▶ _What you will do_
Arrange every line of the entries below as a Markdown table with the columns Row and Line, numbering each row and leaving out blank lines.

▶ _Dataset entries_

## BEGIN

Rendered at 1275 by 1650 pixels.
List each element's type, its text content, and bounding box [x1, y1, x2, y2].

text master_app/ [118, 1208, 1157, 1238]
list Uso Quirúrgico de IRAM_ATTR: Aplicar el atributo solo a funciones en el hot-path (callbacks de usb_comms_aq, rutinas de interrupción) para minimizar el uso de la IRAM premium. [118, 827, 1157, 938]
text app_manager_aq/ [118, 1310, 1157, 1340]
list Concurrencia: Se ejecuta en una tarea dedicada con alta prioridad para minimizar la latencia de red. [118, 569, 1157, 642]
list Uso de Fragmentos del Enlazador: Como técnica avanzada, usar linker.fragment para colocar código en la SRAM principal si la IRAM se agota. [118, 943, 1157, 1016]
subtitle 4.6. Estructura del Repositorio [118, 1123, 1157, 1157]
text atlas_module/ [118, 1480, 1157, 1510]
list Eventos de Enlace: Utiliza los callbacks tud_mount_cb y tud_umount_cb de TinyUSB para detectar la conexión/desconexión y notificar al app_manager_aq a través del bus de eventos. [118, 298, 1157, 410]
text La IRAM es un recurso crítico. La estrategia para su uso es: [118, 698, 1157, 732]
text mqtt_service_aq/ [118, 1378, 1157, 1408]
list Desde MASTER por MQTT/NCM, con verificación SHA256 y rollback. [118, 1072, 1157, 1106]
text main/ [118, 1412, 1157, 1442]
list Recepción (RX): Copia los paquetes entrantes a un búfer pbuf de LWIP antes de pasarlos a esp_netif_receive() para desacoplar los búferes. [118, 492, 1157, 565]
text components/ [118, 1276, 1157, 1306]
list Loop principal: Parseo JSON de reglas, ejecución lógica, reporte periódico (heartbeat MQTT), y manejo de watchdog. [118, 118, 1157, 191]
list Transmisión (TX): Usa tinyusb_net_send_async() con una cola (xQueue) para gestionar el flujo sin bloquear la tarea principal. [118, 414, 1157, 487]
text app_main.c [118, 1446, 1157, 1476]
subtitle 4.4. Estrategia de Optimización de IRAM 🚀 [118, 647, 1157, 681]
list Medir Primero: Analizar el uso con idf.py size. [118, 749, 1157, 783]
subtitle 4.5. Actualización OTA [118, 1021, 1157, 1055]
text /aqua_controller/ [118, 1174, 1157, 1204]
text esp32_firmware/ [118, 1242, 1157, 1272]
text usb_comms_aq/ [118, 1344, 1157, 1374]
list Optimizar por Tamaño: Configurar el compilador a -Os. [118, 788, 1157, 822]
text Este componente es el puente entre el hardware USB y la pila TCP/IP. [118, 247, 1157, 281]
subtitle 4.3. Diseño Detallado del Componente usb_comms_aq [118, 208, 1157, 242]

## END

▶ _Written response_
| Row | Line |
|---|---|
| 1 | Rendered at 1275 by 1650 pixels. |
| 2 | List each element's type, its text content, and bounding box [x1, y1, x2, y2]. |
| 3 | text master_app/ [118, 1208, 1157, 1238] |
| 4 | list Uso Quirúrgico de IRAM_ATTR: Aplicar el atributo solo a funciones en el hot-path (callbacks de usb_comms_aq, rutinas de interrupción) para minimizar el uso de la IRAM premium. [118, 827, 1157, 938] |
| 5 | text app_manager_aq/ [118, 1310, 1157, 1340] |
| 6 | list Concurrencia: Se ejecuta en una tarea dedicada con alta prioridad para minimizar la latencia de red. [118, 569, 1157, 642] |
| 7 | list Uso de Fragmentos del Enlazador: Como técnica avanzada, usar linker.fragment para colocar código en la SRAM principal si la IRAM se agota. [118, 943, 1157, 1016] |
| 8 | subtitle 4.6. Estructura del Repositorio [118, 1123, 1157, 1157] |
| 9 | text atlas_module/ [118, 1480, 1157, 1510] |
| 10 | list Eventos de Enlace: Utiliza los callbacks tud_mount_cb y tud_umount_cb de TinyUSB para detectar la conexión/desconexión y notificar al app_manager_aq a través del bus de eventos. [118, 298, 1157, 410] |
| 11 | text La IRAM es un recurso crítico. La estrategia para su uso es: [118, 698, 1157, 732] |
| 12 | text mqtt_service_aq/ [118, 1378, 1157, 1408] |
| 13 | list Desde MASTER por MQTT/NCM, con verificación SHA256 y rollback. [118, 1072, 1157, 1106] |
| 14 | text main/ [118, 1412, 1157, 1442] |
| 15 | list Recepción (RX): Copia los paquetes entrantes a un búfer pbuf de LWIP antes de pasarlos a esp_netif_receive() para desacoplar los búferes. [118, 492, 1157, 565] |
| 16 | text components/ [118, 1276, 1157, 1306] |
| 17 | list Loop principal: Parseo JSON de reglas, ejecución lógica, reporte periódico (heartbeat MQTT), y manejo de watchdog. [118, 118, 1157, 191] |
| 18 | list Transmisión (TX): Usa tinyusb_net_send_async() con una cola (xQueue) para gestionar el flujo sin bloquear la tarea principal. [118, 414, 1157, 487] |
| 19 | text app_main.c [118, 1446, 1157, 1476] |
| 20 | subtitle 4.4. Estrategia de Optimización de IRAM 🚀 [118, 647, 1157, 681] |
| 21 | list Medir Primero: Analizar el uso con idf.py size. [118, 749, 1157, 783] |
| 22 | subtitle 4.5. Actualización OTA [118, 1021, 1157, 1055] |
| 23 | text /aqua_controller/ [118, 1174, 1157, 1204] |
| 24 | text esp32_firmware/ [118, 1242, 1157, 1272] |
| 25 | text usb_comms_aq/ [118, 1344, 1157, 1374] |
| 26 | list Optimizar por Tamaño: Configurar el compilador a -Os. [118, 788, 1157, 822] |
| 27 | text Este componente es el puente entre el hardware USB y la pila TCP/IP. [118, 247, 1157, 281] |
| 28 | subtitle 4.3. Diseño Detallado del Componente usb_comms_aq [118, 208, 1157, 242] |